Many organizations do the opposite, use the event storage as a queue. Adding a sequence number to the Events table previously discussed allows the use the Event Storage as a queue. Figure 5 illustrates the change to the schema of the Events table.


Figure 6 Events Table as a Queue

The database would insure that the values of sequence number would be unique and incrementing, this can be easily done using an auto-incrementing type. Because the values are unique and incrementing a secondary process can chase the Events table, publishing the events off to other queue. The chasing process would simply have to store the value of the sequence number of the last event it had processed, it could even update this value with a two-phase commit bringing the update and publish to the queue into the same transaction. This process can be seen in Figure 7.
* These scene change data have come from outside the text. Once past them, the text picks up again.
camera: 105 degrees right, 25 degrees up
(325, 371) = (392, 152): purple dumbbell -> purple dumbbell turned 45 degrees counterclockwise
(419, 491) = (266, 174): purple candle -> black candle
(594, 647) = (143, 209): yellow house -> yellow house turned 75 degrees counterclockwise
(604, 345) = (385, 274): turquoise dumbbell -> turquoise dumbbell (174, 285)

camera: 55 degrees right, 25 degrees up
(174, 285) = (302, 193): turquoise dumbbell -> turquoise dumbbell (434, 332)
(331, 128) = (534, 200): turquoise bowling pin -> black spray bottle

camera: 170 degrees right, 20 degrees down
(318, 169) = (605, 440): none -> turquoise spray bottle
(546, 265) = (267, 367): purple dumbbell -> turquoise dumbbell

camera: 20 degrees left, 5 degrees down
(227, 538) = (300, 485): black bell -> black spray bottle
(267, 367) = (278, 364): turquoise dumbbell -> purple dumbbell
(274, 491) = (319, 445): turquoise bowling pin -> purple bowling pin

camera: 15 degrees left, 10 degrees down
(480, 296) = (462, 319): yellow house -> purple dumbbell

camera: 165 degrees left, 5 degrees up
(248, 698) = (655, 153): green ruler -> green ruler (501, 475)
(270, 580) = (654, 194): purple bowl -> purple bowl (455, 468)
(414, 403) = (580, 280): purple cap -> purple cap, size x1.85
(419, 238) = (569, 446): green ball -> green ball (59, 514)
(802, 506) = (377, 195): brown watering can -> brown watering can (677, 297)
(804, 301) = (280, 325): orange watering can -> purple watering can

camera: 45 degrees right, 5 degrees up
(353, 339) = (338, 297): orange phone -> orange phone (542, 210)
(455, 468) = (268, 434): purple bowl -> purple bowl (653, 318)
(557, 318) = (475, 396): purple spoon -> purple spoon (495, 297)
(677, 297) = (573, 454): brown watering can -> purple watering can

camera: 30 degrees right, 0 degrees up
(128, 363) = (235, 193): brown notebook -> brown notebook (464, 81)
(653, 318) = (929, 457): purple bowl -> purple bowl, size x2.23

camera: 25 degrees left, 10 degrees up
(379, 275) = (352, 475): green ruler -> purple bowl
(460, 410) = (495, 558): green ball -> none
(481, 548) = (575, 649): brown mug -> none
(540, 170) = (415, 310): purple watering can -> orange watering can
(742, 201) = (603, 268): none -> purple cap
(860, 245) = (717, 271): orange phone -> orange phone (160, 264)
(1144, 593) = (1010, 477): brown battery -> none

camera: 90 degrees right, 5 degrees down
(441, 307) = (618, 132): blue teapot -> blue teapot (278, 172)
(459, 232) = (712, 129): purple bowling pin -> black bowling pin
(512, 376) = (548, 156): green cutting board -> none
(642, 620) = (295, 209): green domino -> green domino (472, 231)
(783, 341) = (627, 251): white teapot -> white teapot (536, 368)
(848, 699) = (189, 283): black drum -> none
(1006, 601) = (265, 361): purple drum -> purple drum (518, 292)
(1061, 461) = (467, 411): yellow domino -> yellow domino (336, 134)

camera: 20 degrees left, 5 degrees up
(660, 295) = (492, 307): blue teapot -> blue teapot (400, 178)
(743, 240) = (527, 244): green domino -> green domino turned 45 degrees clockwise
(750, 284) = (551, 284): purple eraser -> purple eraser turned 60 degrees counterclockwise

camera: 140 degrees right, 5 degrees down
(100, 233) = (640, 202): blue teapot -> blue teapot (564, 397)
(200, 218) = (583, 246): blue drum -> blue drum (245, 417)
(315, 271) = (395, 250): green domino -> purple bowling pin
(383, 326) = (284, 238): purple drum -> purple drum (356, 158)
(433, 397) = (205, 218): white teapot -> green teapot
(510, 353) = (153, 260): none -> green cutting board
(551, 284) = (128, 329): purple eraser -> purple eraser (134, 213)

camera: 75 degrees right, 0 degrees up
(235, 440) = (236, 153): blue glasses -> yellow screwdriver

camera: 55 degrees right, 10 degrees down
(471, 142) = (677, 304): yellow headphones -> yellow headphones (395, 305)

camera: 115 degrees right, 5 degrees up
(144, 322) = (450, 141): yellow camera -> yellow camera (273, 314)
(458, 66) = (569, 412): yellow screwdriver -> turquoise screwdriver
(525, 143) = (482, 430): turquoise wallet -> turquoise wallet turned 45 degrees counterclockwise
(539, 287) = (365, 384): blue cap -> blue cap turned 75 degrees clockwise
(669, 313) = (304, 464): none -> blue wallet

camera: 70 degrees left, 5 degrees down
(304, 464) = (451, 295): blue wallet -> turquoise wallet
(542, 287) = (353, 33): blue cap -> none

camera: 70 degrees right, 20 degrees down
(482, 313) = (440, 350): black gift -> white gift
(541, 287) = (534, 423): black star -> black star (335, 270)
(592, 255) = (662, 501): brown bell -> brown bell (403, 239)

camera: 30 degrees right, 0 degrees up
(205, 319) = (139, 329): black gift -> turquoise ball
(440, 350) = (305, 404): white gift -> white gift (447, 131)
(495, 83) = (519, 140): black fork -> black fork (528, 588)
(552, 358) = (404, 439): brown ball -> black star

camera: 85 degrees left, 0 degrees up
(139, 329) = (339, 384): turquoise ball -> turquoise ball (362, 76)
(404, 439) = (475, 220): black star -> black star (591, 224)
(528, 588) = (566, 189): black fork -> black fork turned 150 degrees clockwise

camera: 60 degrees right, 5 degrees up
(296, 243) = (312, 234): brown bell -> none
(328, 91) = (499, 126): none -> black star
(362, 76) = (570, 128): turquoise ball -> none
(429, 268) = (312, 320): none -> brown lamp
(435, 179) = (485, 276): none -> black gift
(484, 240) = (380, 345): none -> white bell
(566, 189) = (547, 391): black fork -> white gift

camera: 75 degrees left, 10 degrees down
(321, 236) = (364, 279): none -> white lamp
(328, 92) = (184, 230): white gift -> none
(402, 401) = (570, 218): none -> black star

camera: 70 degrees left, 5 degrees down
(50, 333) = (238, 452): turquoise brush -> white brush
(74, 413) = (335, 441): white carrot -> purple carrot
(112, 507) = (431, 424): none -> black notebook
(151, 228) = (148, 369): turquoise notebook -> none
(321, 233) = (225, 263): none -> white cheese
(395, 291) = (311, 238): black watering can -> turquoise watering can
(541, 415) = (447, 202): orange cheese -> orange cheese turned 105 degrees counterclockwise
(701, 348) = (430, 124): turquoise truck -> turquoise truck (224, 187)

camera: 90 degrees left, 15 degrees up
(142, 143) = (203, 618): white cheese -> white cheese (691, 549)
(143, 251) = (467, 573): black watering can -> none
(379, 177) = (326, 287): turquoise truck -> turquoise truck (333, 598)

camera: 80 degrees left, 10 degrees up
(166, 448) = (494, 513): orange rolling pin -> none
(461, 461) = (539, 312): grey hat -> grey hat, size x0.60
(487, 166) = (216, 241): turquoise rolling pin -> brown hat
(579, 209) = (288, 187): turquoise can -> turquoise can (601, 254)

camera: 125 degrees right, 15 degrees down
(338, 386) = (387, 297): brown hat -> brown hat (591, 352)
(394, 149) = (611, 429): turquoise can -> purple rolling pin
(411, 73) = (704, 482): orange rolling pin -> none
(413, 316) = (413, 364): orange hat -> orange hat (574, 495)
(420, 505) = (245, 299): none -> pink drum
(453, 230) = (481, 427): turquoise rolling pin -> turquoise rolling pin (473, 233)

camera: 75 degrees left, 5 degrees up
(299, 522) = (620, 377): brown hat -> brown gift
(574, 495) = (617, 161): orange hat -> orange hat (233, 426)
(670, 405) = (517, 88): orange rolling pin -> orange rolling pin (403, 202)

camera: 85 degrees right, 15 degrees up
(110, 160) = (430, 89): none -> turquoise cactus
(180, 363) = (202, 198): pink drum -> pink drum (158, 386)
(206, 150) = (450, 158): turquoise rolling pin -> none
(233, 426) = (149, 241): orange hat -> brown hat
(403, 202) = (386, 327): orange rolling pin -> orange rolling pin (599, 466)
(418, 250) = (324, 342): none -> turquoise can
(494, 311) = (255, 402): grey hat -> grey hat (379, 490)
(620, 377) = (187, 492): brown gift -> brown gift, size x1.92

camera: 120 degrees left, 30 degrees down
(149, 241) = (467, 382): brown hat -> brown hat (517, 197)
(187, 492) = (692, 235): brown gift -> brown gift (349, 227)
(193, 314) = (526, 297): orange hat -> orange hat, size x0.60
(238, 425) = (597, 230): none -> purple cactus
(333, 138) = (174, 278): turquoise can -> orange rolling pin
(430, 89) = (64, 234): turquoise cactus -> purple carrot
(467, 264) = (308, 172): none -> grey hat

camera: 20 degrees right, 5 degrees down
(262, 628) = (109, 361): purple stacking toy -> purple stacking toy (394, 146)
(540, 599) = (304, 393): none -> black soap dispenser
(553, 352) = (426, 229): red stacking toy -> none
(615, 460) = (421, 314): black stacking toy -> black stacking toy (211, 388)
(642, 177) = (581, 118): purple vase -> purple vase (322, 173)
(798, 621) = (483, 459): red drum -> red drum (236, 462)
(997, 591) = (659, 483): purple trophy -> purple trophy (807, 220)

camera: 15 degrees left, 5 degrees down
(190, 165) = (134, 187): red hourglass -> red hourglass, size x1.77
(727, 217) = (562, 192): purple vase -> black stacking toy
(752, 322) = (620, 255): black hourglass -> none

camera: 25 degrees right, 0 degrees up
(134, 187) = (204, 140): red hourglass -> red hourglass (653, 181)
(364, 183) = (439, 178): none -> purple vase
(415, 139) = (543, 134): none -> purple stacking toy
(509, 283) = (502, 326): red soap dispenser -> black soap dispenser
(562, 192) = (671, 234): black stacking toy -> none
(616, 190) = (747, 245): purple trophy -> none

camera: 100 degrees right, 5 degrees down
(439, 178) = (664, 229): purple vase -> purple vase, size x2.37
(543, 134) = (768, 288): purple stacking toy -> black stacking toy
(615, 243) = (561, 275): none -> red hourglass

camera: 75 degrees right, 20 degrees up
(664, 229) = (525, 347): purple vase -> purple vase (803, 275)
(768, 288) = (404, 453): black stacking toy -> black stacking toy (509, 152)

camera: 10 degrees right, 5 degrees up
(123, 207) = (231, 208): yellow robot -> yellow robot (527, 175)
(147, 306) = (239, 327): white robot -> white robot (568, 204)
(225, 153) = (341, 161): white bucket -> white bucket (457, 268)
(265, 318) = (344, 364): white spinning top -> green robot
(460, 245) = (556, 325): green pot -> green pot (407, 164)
Figure 7 Event Storage as a Queue

The work has been taken off of the initial processing in a known safe way. The publish can happen asynchronously to the actual write. This lowers the latency of completing the initial operation, it also will limit the number of disk writes in the processing of the initial request to one. This strategy can be extremely valuable when dealing with low latency requirements as it allows much of the work on the initial processing to be offloaded to another process asynchronously and in a safe way, there is little difference whether the publish happens as part of the initial processing or asynchronously as generally messages are published asynchronously anyways, using the Event Store as a queue just raises the time until the message is actually published slightly, this can be viewed as slightly raising the SLA.